一応絵描きのハシクレなので、この「ナメクジの王様」が非常に気になり、「少女奇譚」の方から開いてみることにした。
ゆっくり味読し先ごろ読了したので、いくつかのエピソードを紹介してみよう。
■「ナメクジの王様」
怖いというより、何か絵本の世界のお話のようだった。
双子の幼女たちがひらひらした可愛い服を着て、二人ではしゃいで近所の木立を駆け回っているだけでも十分絵本っぽいのだが、そこに妖怪じみた謎の生物まで登場するとなると……
そう言えば以前、梅雨時のコンクリート壁にナメクジが大量発生しているのを目撃したことがある。
雨模様の薄暗い歩道脇のコンクリート擁壁に、びっしり張り付いたナメクジの大群には、生理的なショックがあった。
もしそこに、ナメクジに似た質感の「何か大きな這う生き物」が居合わせたら、それは「ナメクジの王様」に見えたかもしれない。
ふとそんなことを思い出しながら、スケッチを一枚描いてみた。
■「階段の花子さん」
いわゆる「学校の怪談」の無い学校にはいじめがあって風紀が悪く、ある学校にはいじめがなかったと言う記述に、ふと視線が止まる。
一般化は出来ないだろうけれども、そうした傾向はやっぱりあるのではないかと感じる。
この日常世界とは違う「異界」の効用、「怖い話」があることでそこにまとめて回収される暗い感情、情念というものは、有りそうだ。
学校にありがちな「不可解で不気味なスペース」についても、少し思うところはある。
設計がうまくいってなくて、予期せぬ「意味ありげなスペース」ができてしまうことは、実はよくある。
はっきり「設計ミス」というほどでなくとも、うまく空気が流れなくて湿気がこもり、異様な雰囲気のする特定の場所ができたりすることは、ままあるのだ。
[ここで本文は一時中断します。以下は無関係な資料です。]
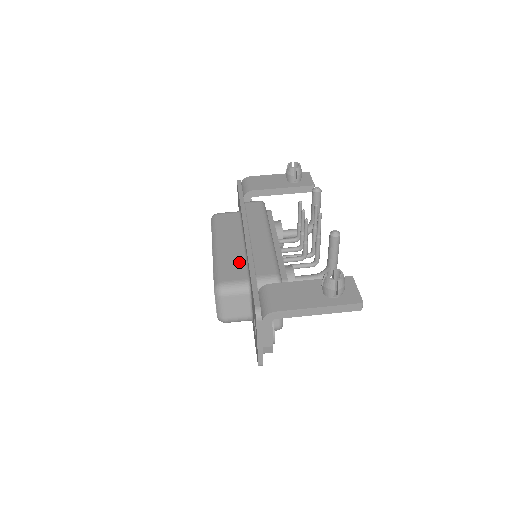
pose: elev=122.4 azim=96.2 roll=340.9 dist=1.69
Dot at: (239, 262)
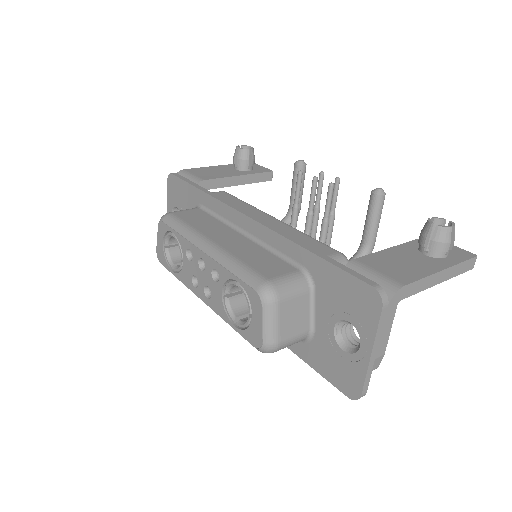
Dot at: (264, 254)
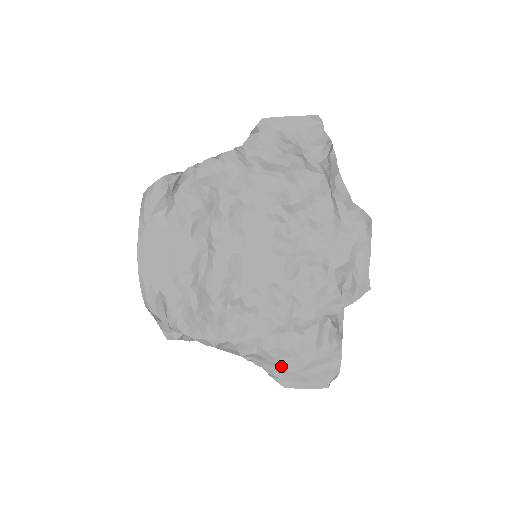
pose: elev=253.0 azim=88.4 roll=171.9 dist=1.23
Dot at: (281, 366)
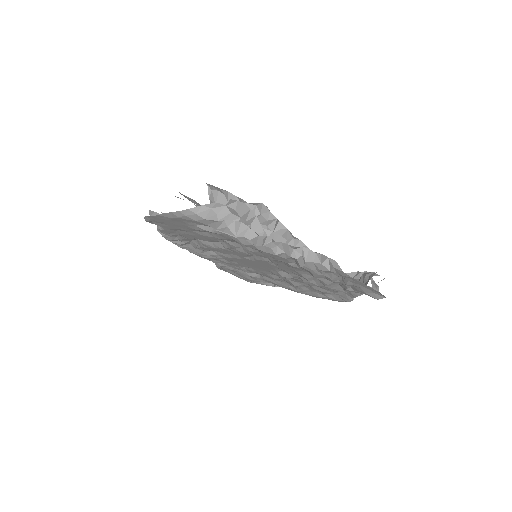
Dot at: (224, 269)
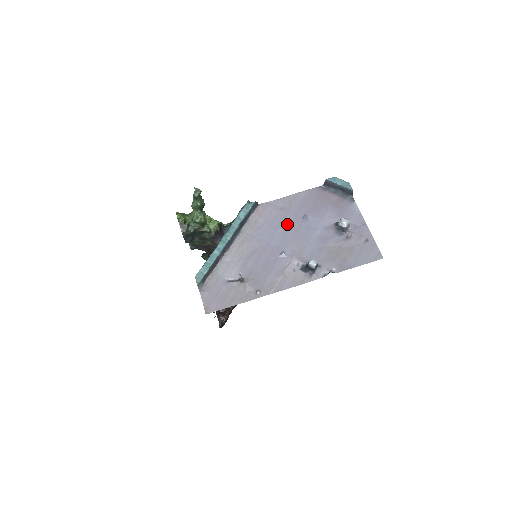
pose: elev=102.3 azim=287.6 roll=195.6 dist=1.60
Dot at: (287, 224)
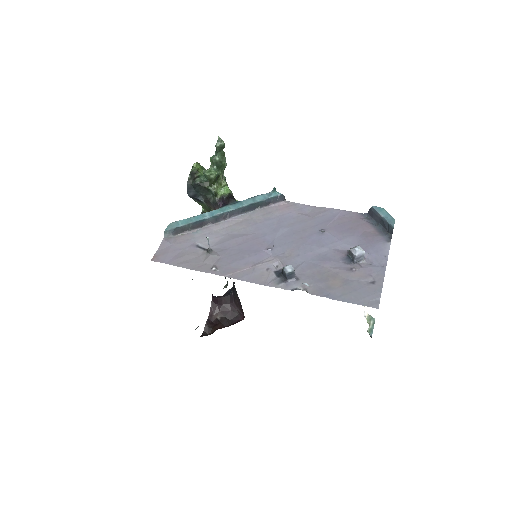
Dot at: (298, 228)
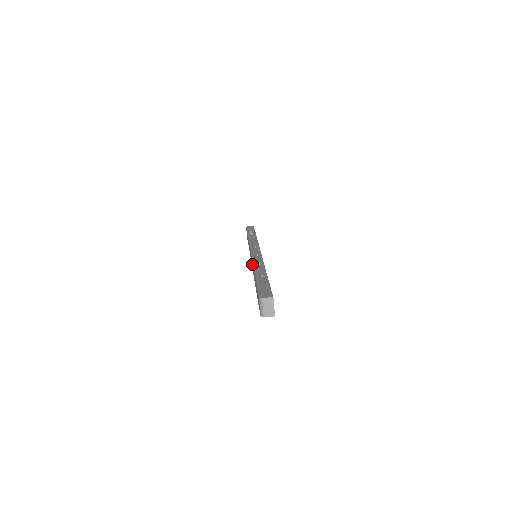
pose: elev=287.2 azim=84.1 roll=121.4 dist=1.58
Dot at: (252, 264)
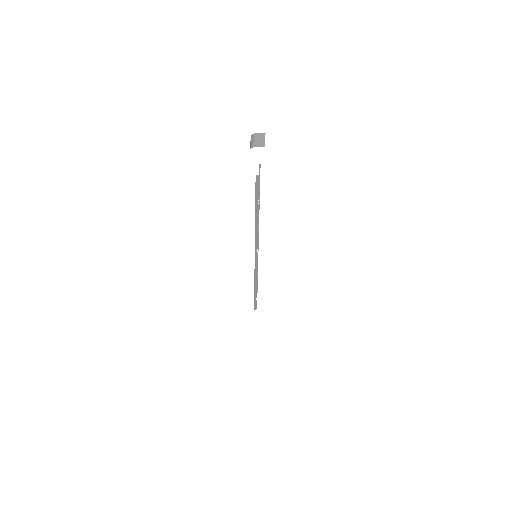
Dot at: occluded
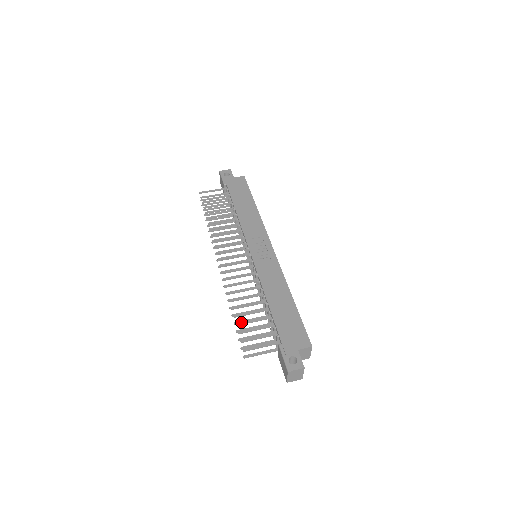
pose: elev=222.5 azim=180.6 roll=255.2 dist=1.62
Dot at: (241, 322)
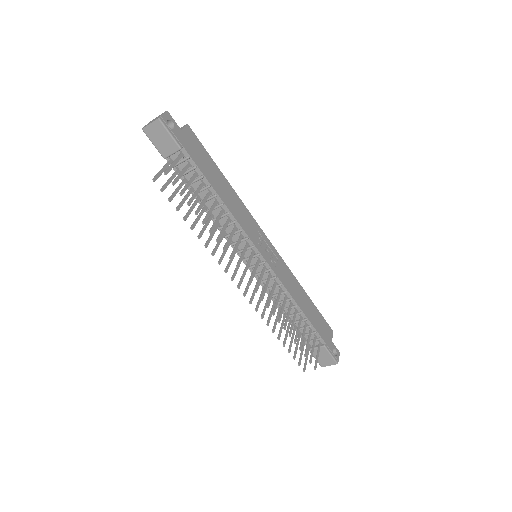
Dot at: (301, 345)
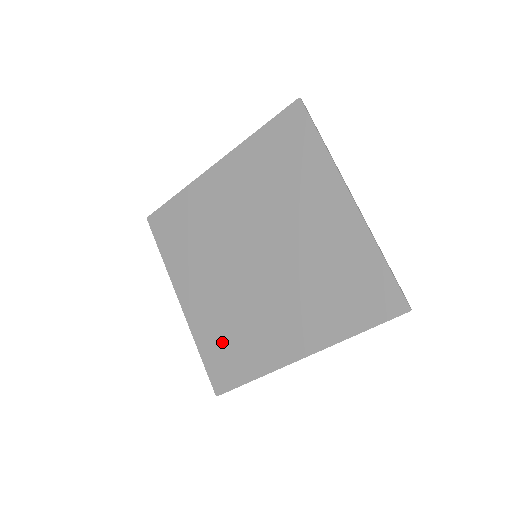
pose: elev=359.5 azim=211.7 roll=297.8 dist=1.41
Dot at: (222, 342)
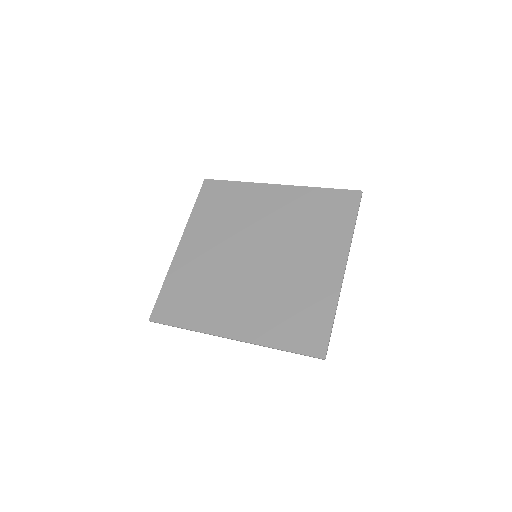
Dot at: (185, 290)
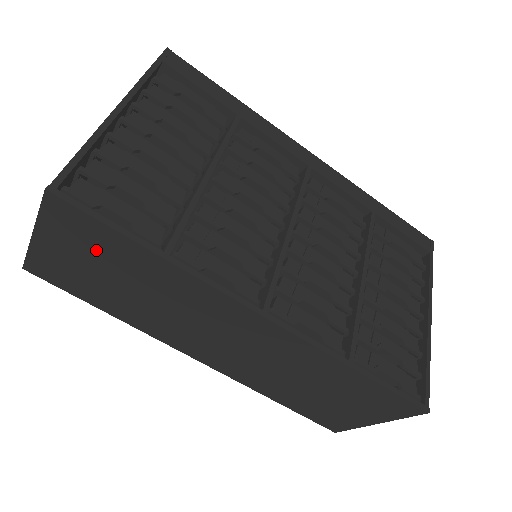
古い建物に後からエアコンを後から導入したり、耐震補強することで、かえって「へんなこと」になるケースも、これまたよくある。
そうした「隙間」に、行き場のない児童生徒たちの情念は滞留し、それをエネルギーとした怪異が呼び込まれる――
そんな可能性は、十分考えられるのではないか。
■「十字路より」「憑依体質」
思春期の少女に目覚める「霊能」に関するエピソード。
身近な友人や地域の「霊能者」のサポートで、予期せぬ能力に目覚めた少女は家族関係や学校生活を大きく破綻させることなく、日常に不時着する。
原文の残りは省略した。